Because the results are always wrong and made to order for the agenda
As always, putting stock in self-reporting surveys is laughable. People, in general, are not honest with themselves about almost everything in life and regardless of anonymity, how can the results be trusted without a defined correlation between behavior and social stigma. It is easy to imagine that the continuing social pressure against smoking pushes a significant portion of the respondents to falsely say no, when they think their "cheating" was minor.
Nicotine use is incredible easy to quantify with a simple blood test. Life insurance companies do it routinely. Where are the studies with hard data?
Fair enough criticism, but such studies also agree, as do the state by state comparisons and trends over time (as well as studies based on sales). The studies comparing states that have and have not banned vaping sales to minors are particularly persuasive.
At this point it contradicts all available scientific evidence to think that vaping as a gateway is larger in magnitude than vaping as substitution. That won't stop people like the Surgeon General from believing what they want regardless.
I think the concerns around vaping are less about short and mid-term adolescent usage, but rather more about reversing the longterm trend in stigmatizing nicotine usage. What happens in 5 to 10 years if vaping become socially accepted among adolescents? That's the concern.
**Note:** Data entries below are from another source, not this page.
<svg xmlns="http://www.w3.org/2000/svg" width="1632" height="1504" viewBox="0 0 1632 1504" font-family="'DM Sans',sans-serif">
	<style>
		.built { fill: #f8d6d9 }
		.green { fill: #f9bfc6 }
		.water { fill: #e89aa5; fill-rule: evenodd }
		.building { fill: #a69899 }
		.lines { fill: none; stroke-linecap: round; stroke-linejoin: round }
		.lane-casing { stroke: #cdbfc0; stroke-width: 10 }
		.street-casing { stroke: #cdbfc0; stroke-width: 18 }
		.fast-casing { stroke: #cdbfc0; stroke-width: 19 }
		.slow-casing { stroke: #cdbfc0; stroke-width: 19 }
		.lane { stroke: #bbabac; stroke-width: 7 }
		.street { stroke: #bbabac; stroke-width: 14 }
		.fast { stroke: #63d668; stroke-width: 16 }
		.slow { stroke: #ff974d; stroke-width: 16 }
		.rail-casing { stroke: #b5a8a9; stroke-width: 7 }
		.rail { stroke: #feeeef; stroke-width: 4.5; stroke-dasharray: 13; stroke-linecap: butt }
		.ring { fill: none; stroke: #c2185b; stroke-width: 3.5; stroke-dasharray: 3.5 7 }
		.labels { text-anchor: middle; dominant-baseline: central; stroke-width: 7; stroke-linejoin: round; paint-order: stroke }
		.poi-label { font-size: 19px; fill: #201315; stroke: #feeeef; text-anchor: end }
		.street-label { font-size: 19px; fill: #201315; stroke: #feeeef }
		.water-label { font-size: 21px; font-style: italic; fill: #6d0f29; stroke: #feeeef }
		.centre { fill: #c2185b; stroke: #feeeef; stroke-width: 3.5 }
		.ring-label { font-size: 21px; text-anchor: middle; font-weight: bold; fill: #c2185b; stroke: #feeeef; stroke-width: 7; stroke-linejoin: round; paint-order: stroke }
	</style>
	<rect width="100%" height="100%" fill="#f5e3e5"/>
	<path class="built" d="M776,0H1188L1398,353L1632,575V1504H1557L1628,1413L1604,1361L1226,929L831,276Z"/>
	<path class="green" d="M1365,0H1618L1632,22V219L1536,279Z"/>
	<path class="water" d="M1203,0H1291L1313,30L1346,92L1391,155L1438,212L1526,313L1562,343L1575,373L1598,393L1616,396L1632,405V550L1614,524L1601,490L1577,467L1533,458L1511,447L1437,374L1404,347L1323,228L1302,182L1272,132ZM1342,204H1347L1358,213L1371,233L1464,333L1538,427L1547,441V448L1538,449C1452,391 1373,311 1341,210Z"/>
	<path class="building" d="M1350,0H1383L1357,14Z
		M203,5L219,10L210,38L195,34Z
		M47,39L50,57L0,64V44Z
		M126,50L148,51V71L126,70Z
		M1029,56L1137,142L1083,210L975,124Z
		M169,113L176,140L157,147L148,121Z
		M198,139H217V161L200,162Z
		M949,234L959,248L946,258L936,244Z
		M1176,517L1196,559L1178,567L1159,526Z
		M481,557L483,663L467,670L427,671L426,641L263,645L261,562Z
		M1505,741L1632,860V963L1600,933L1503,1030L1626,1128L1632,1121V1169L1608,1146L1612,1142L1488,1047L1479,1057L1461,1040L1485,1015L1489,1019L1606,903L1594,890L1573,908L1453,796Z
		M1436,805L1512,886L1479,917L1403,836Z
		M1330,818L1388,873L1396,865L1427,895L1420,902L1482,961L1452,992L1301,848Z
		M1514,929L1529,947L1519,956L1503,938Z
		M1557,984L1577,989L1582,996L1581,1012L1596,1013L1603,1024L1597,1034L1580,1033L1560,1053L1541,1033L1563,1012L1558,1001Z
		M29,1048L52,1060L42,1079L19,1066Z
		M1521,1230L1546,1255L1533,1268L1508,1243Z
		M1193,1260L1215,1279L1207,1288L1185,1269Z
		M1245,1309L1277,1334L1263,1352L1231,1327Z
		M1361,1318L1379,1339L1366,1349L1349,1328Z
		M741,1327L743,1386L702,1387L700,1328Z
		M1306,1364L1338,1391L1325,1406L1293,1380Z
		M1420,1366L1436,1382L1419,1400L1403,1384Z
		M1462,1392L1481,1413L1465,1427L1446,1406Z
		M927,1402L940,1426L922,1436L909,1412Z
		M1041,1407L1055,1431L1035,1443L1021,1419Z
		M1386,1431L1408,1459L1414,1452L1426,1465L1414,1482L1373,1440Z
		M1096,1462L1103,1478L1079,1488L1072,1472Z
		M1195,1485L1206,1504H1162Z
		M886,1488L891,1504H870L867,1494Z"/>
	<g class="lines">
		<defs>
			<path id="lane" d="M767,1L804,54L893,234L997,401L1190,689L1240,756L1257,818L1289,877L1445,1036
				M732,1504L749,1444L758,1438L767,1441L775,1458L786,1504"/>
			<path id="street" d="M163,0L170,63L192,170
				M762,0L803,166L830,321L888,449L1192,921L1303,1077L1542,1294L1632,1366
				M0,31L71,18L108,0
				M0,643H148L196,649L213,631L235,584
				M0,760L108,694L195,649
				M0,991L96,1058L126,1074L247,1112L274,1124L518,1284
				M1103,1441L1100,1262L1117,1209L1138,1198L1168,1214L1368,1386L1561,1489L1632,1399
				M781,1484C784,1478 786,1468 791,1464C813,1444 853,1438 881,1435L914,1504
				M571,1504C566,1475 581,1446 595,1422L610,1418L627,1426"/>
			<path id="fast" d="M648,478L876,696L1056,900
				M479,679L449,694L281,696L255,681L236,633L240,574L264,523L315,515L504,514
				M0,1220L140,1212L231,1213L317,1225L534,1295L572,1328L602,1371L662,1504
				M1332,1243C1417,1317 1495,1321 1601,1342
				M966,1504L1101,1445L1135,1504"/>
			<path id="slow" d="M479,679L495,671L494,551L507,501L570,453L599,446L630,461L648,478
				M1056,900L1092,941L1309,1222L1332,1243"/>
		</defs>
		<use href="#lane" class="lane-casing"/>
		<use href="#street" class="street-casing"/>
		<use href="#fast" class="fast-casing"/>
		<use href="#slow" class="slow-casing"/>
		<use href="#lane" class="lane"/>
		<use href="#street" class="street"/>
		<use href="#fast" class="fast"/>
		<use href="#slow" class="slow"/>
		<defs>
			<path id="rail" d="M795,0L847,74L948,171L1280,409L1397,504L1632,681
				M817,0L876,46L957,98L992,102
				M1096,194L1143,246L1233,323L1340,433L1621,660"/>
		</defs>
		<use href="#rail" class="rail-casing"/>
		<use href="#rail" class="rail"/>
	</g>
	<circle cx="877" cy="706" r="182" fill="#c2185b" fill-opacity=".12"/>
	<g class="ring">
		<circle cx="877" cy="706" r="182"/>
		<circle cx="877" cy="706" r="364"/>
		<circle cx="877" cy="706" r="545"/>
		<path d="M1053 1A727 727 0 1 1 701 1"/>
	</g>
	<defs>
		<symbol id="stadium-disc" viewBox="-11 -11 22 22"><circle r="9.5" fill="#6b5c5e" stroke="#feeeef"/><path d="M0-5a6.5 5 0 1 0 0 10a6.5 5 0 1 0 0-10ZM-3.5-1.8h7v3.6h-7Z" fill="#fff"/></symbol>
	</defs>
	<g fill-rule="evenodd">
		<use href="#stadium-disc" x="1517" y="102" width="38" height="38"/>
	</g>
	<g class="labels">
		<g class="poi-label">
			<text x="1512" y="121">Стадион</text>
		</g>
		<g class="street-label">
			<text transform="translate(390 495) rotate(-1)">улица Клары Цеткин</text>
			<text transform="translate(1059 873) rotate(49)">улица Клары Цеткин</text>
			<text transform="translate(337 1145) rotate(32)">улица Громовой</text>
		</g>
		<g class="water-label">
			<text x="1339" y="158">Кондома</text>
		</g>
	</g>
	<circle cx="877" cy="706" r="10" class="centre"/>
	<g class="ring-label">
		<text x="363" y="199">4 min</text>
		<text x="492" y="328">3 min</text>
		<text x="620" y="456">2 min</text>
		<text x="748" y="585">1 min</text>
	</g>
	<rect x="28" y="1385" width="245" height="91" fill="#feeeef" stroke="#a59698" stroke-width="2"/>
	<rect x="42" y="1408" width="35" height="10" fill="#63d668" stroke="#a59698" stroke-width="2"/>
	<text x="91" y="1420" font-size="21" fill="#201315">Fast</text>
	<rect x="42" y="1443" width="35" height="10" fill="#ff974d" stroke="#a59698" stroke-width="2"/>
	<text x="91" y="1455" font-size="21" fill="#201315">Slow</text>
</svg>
We can certainly argue about the hazards or lack of for nicotine, but if one is of the belief that nicotine usage is harmful, then vaping is bad. the "gateway" argument is kinda silly...and always has been....but it is an easy to understand lever to push social stigma.
The pro-vaping argument (or fuck you statist argument) needs to focus on the safety of nicotine relative to THC or alcohol. Win that argument and everything else goes away.
They prefer to use CO tests it gets by most folks except those who understand it's the secret way to see if your smoking without a lawsuit for invasion of privacy
Nicotine is found in many common foods that most people eat on a regular basis. It's also easily purchased in gum, lozenges, patches and vaping fluids. My understanding is that a majority of the population will test positive for nicotine. What exactly would a positive nicotine test reveal to an insurance company considering the fact that nicotine is available in many forms other than inhaling burnt tobacco?
"And you know what that leads to! Drinking beer!"
Who paid for this fluff piece even the government knows their smoking polls are only about 40% accurate at any given time simply because everyone lies about usage or consumption!
If your a kid smoking are you going to rat yourself out even anonymously of course you won't.
Ecigs are a fad item vaping shops are closing down everywhere across the country and yet somehow they keep pedaling harm as some sort of proven fact which it has never been proven that smokingvis harmfull by any end point study anywhere.
Mr sullen knows this too!
Fuck off, slaver.
Back at ya Nazi
Sentences. Can you write them?
Normally, Teens vape without nicotine, but it is still illegal.